PROBLEM STATEMENT:
Pick every line out of the entries below that holds the string "space", and report them.

ENTRIES SHOWN:
━━━━━━━━━━━━━━━━

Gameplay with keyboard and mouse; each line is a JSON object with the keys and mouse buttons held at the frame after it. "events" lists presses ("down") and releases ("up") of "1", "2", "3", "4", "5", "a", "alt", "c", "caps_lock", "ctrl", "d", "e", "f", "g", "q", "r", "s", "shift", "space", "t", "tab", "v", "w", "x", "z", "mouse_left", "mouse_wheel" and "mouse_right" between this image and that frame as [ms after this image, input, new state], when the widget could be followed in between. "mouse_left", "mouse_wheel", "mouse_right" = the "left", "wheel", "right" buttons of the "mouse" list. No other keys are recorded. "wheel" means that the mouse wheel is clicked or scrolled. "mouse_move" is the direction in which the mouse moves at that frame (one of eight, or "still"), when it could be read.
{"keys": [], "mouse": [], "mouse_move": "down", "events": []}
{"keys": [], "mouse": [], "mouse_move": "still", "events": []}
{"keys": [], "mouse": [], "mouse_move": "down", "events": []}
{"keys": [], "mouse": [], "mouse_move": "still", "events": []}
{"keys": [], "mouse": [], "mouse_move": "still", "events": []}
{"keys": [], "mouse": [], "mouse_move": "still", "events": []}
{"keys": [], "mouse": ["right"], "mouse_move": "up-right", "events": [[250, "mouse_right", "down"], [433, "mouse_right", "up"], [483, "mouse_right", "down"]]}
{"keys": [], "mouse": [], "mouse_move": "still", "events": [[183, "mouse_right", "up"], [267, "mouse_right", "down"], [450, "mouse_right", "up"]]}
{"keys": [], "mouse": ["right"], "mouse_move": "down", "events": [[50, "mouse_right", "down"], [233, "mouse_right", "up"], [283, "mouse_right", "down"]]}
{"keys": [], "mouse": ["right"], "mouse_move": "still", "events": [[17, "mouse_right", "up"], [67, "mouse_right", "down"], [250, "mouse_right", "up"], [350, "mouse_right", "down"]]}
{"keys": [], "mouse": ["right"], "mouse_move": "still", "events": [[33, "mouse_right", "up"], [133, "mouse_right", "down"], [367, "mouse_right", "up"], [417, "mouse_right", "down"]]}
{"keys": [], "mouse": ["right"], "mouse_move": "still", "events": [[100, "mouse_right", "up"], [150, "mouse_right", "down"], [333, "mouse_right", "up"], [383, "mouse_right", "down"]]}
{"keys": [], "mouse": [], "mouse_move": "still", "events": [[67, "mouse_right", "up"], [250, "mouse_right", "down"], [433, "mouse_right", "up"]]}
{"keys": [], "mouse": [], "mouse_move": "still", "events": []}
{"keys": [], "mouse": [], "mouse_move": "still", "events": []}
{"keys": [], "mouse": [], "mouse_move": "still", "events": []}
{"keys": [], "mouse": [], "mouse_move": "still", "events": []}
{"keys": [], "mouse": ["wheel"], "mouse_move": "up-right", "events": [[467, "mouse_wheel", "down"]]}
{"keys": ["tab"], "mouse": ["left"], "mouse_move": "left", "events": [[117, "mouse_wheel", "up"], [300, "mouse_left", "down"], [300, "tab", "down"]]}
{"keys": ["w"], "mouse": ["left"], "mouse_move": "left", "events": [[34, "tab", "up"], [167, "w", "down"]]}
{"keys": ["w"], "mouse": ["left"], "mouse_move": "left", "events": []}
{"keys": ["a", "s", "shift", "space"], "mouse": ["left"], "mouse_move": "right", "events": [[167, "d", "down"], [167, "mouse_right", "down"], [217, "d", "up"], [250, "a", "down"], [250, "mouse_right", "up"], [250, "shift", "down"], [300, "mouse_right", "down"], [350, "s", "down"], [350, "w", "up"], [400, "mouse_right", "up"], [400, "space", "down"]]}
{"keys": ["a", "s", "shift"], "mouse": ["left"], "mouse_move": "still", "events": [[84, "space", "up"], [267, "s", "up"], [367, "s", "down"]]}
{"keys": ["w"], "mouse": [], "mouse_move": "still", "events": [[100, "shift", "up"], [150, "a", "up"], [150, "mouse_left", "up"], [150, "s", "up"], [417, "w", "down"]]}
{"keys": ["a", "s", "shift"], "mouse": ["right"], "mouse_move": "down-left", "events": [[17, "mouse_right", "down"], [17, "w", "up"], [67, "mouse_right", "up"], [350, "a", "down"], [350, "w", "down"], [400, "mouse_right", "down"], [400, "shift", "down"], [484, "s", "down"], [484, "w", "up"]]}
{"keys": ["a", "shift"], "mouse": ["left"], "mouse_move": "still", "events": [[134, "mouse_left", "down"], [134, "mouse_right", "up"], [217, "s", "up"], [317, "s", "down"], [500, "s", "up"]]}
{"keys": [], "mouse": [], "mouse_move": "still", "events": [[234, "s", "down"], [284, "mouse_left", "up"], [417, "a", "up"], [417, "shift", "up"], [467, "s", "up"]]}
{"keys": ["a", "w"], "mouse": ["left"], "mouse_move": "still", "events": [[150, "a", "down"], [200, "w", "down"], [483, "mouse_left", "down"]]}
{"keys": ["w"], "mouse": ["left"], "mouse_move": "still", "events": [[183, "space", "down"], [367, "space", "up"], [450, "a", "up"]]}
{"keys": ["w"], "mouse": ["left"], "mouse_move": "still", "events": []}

━━━━━━━━━━━━━━━━

WRITTEN ANSWER:
Gameplay with keyboard and mouse; each line is a JSON object with the keys and mouse buttons held at the frame after it. "events" lists presses ("down") and releases ("up") of "1", "2", "3", "4", "5", "a", "alt", "c", "caps_lock", "ctrl", "d", "e", "f", "g", "q", "r", "s", "shift", "space", "t", "tab", "v", "w", "x", "z", "mouse_left", "mouse_wheel" and "mouse_right" between this image and that frame as [ms after this image, input, new state], when the widget could be followed in between. "mouse_left", "mouse_wheel", "mouse_right" = the "left", "wheel", "right" buttons of the "mouse" list. No other keys are recorded. "wheel" means that the mouse wheel is clicked or scrolled. "mouse_move" is the direction in which the mouse moves at that frame (one of eight, or "still"), when it could be read.
{"keys": ["a", "s", "shift", "space"], "mouse": ["left"], "mouse_move": "right", "events": [[167, "d", "down"], [167, "mouse_right", "down"], [217, "d", "up"], [250, "a", "down"], [250, "mouse_right", "up"], [250, "shift", "down"], [300, "mouse_right", "down"], [350, "s", "down"], [350, "w", "up"], [400, "mouse_right", "up"], [400, "space", "down"]]}
{"keys": ["a", "s", "shift"], "mouse": ["left"], "mouse_move": "still", "events": [[84, "space", "up"], [267, "s", "up"], [367, "s", "down"]]}
{"keys": ["w"], "mouse": ["left"], "mouse_move": "still", "events": [[183, "space", "down"], [367, "space", "up"], [450, "a", "up"]]}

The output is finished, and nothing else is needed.